What to work on:
Please retype the records from the line containing "Administration communale, gourvernement" through the line containing "適化されたパフォーマンスのために電圧と電流を調節するのに役立ち", both included, and omit the pictures.

Source material:
★ ★ ★
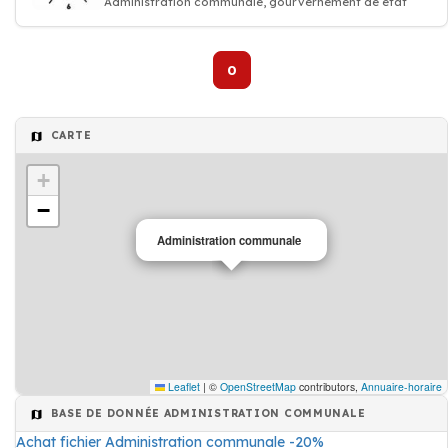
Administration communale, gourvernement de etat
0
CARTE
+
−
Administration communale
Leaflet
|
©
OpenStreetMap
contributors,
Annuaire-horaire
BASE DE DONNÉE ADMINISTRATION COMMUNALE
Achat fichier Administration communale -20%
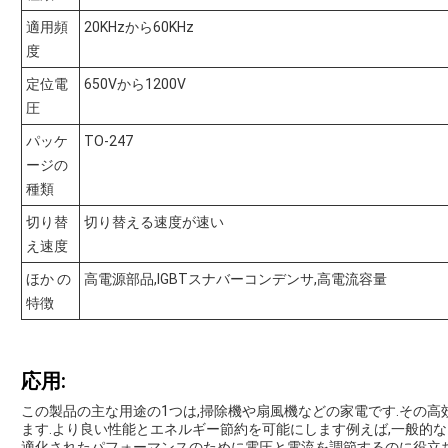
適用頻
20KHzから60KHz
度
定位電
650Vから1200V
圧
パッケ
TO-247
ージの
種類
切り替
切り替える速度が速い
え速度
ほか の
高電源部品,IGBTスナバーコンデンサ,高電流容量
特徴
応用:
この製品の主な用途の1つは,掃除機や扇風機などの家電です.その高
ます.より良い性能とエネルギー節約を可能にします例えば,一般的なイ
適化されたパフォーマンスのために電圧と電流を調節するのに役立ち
★ ★ ★
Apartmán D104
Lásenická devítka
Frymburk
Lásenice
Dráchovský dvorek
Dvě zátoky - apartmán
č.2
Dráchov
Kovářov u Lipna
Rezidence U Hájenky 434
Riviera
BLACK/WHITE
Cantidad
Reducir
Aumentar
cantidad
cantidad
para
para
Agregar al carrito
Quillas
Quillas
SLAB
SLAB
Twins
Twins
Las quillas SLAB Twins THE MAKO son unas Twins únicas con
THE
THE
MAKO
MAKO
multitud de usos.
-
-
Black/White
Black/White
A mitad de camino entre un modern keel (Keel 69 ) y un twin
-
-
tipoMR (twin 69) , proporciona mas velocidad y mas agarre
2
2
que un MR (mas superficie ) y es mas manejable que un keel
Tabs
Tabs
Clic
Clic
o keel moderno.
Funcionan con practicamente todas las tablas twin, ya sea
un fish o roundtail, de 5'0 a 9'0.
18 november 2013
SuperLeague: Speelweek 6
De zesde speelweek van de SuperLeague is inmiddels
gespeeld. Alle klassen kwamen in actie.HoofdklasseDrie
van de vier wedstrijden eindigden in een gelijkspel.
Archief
★ ★ ★
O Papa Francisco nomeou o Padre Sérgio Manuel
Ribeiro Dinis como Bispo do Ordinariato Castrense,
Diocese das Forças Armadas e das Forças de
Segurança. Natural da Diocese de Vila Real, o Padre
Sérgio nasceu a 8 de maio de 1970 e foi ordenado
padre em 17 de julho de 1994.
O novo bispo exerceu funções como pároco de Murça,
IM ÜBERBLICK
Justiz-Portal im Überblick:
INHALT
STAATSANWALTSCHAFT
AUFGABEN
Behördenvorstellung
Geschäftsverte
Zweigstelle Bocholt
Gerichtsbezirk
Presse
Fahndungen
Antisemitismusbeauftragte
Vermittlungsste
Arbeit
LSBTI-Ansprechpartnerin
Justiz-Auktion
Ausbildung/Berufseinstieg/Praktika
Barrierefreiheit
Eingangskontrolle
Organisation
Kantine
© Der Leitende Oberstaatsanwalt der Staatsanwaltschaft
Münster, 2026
★ ★ ★
Exercise answer:
Administration communale, gourvernement de etat
0
CARTE
+
−
Administration communale
Leaflet
|
©
OpenStreetMap
contributors,
Annuaire-horaire
BASE DE DONNÉE ADMINISTRATION COMMUNALE
Achat fichier Administration communale -20%
適用頻
20KHzから60KHz
度
定位電
650Vから1200V
圧
パッケ
TO-247
ージの
種類
切り替
切り替える速度が速い
え速度
ほか の
高電源部品,IGBTスナバーコンデンサ,高電流容量
特徴
応用:
この製品の主な用途の1つは,掃除機や扇風機などの家電です.その高
ます.より良い性能とエネルギー節約を可能にします例えば,一般的なイ
適化されたパフォーマンスのために電圧と電流を調節するのに役立ち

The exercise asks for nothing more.